◆ ABOUT THIS TASK: Work out the count of lines in the listing below that include "color". Give that count alone.

==== SOURCE RECORDS

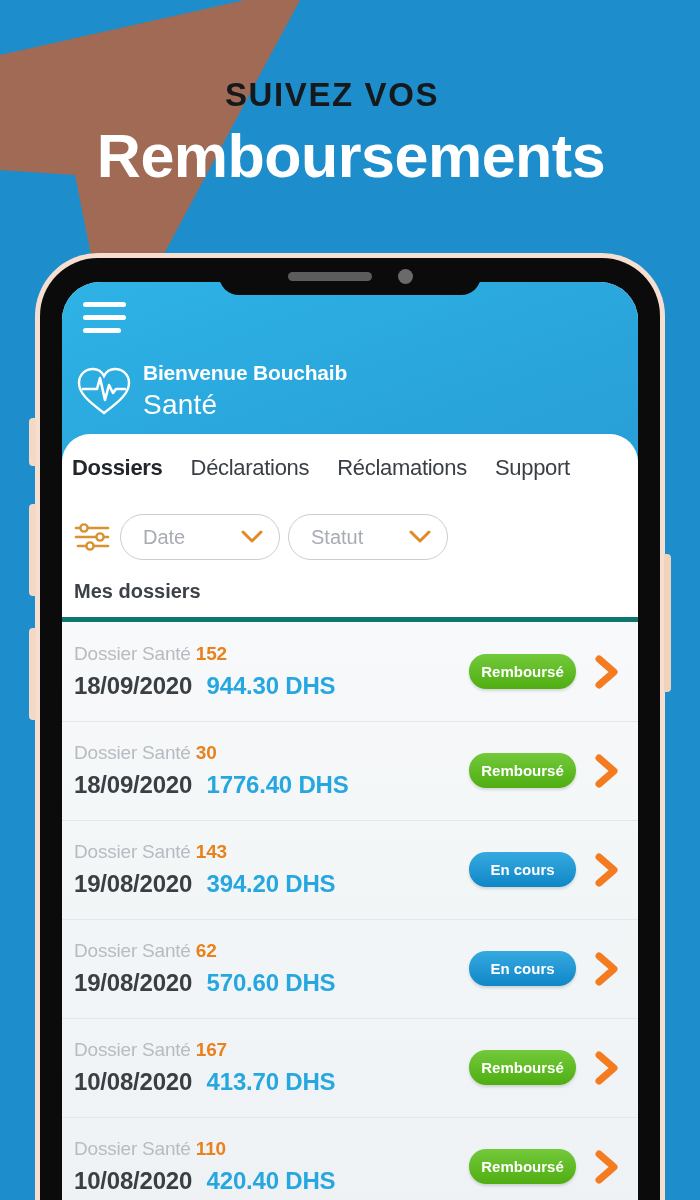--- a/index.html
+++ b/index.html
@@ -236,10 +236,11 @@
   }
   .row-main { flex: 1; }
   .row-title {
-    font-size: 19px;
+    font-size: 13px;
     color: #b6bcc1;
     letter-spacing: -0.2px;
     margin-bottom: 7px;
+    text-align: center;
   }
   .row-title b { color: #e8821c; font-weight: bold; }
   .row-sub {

========

◆ SOLUTION FOR THIS PROBLEM: 2